The French Revolution by itself did not fully resolve the issue. Instead, resolution was reached in 1804 when the Napoleonic Code, the basis of all modern European law, annulled all previous laws with their distinct Christian bias. It is this Code that is the foundation of militant French secularism. In Rome, the authorities, all ecclesiastic, continued to behave even in the 1820s the same way they did with Anna del Monte in 1749. The root of the problem was the venerable principle of favor fidei: the good of the faith stood supreme. Pope Pius XII in 1946 was still claiming that the state should not take precedence over the Catholic Church in matters relating to marriage.
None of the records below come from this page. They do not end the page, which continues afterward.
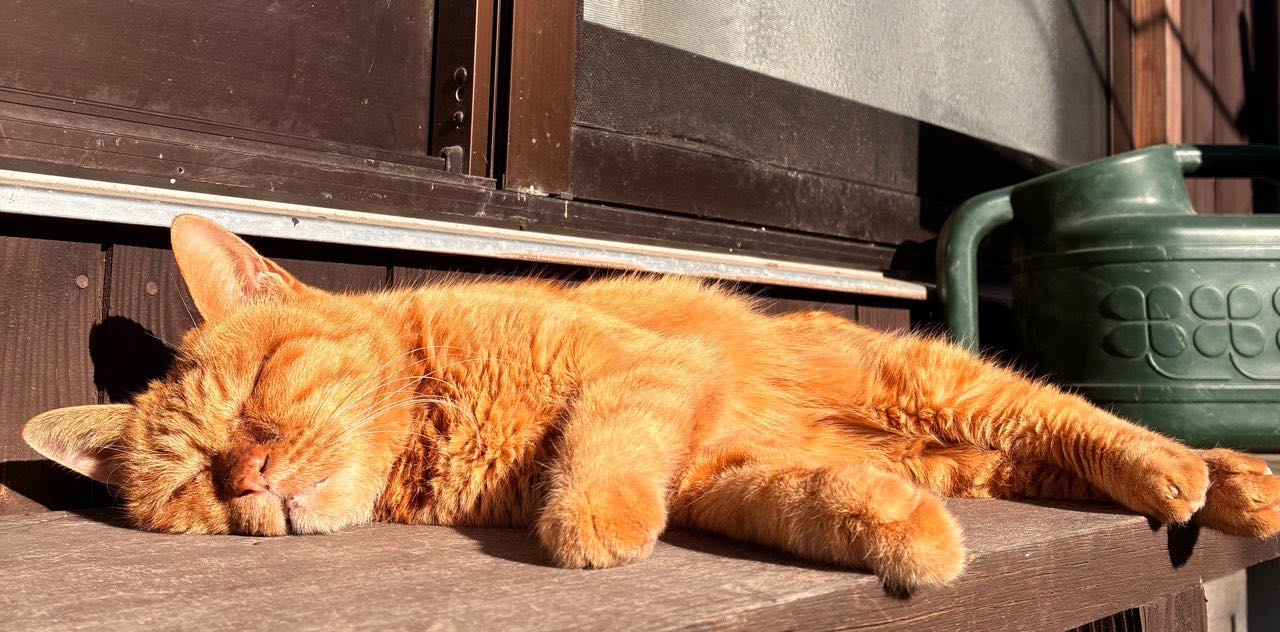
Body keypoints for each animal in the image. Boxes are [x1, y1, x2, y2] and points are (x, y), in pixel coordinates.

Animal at [22, 215, 1280, 591]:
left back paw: (1191, 470)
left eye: (261, 388)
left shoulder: (645, 371)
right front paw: (898, 533)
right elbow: (805, 497)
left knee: (1085, 420)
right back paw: (1234, 480)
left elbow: (605, 439)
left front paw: (590, 521)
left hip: (943, 385)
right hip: (966, 452)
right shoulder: (724, 469)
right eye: (194, 479)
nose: (250, 477)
Yet there was an internal contradiction. By virtue of the same Roman Law, then known as ius commune, that for the sake of the faith condemned them to second class status, Roman Jews were considered to enjoy full civic rights, in fact as well as theory. This contradiction was insuperable and brings us back to George Washington. If religion were written out of law, precisely as Washington implies, and Napoleon decreed, then Jews ipso facto would become full citizens. The story of Anna del Monte would not—could not—be repeated.
Nor can we see this only in hindsight. Christian lawyers who defended Jews were saying it in as many words. To rest on the favor of the faith is papal arrogance, one argued. Why should civil law not take precedence over the law of religion? This is a conundrum we have yet to resolve, even in the United States of the twenty-first century. Has the full separation of church and state, so patent in the words of Washington, and even more James Madison, been achieved? The history of the Jews of Rome in the eighteenth century demonstrates in black and white what happens when it is not. It shows also that one can be deluded. Increased rights like those achieved by Jews in western Europe before 1791 are not the same as full rights, especially when the latter are guaranteed by law—and implemented in practice.
Kenneth Stow is the author of Theater of Acculturation and Alienated Minority and founding editor of the journal Jewish History. He is currently a research associate in the Department of History, Smith College, and emeritus professor, University of Haifa, Israel. He lives in Haifa and Leeds, MA.